-------- Given information
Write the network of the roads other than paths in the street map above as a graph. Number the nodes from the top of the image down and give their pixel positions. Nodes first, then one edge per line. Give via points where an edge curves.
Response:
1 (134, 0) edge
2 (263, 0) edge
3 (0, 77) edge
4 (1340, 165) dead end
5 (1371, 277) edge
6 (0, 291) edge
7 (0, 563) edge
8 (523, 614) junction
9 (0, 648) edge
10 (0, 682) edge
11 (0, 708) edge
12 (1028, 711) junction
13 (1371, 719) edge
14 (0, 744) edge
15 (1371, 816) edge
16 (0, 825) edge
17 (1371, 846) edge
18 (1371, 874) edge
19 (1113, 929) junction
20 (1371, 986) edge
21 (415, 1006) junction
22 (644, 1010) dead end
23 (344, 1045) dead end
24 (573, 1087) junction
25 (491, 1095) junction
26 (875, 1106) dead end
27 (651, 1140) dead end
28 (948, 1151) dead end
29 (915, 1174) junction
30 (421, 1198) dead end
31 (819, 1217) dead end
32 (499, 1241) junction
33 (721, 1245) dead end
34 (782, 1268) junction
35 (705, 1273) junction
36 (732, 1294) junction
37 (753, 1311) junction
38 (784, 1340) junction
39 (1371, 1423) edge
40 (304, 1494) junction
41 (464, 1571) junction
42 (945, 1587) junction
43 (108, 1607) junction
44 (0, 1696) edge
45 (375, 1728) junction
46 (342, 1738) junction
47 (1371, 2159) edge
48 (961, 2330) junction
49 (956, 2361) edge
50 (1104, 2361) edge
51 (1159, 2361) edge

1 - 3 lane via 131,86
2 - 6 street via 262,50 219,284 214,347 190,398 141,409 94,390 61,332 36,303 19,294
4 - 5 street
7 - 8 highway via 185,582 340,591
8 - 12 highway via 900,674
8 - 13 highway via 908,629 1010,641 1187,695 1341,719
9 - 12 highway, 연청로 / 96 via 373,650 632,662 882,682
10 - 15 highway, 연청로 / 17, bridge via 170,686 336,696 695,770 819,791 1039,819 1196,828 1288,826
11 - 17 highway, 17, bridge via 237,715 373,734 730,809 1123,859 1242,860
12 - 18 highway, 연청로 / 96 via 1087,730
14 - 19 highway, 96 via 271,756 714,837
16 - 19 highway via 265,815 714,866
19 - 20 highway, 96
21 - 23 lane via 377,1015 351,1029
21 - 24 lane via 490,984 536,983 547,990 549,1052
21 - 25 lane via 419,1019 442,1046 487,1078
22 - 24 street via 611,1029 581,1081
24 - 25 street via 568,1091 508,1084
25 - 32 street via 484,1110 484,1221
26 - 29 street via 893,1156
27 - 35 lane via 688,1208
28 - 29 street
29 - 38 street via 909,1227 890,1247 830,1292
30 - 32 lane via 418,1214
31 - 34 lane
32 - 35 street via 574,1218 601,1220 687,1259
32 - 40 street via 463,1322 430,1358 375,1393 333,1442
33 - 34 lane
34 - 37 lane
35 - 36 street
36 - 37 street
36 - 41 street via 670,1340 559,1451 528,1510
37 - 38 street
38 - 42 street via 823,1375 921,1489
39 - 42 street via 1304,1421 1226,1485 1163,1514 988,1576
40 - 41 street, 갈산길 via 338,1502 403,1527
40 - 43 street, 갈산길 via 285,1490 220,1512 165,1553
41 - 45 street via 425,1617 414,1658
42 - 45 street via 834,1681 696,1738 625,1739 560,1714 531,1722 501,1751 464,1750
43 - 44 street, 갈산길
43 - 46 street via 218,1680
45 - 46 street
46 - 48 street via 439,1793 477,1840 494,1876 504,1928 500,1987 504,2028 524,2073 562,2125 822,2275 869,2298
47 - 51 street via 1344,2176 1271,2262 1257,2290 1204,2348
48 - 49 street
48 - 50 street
----------------
• _Work instruction_: Copy out each line of the listing that holds the word "highway".

• _Written response_:
7 - 8 highway via 185,582 340,591
8 - 12 highway via 900,674
8 - 13 highway via 908,629 1010,641 1187,695 1341,719
9 - 12 highway, 연청로 / 96 via 373,650 632,662 882,682
10 - 15 highway, 연청로 / 17, bridge via 170,686 336,696 695,770 819,791 1039,819 1196,828 1288,826
11 - 17 highway, 17, bridge via 237,715 373,734 730,809 1123,859 1242,860
12 - 18 highway, 연청로 / 96 via 1087,730
14 - 19 highway, 96 via 271,756 714,837
16 - 19 highway via 265,815 714,866
19 - 20 highway, 96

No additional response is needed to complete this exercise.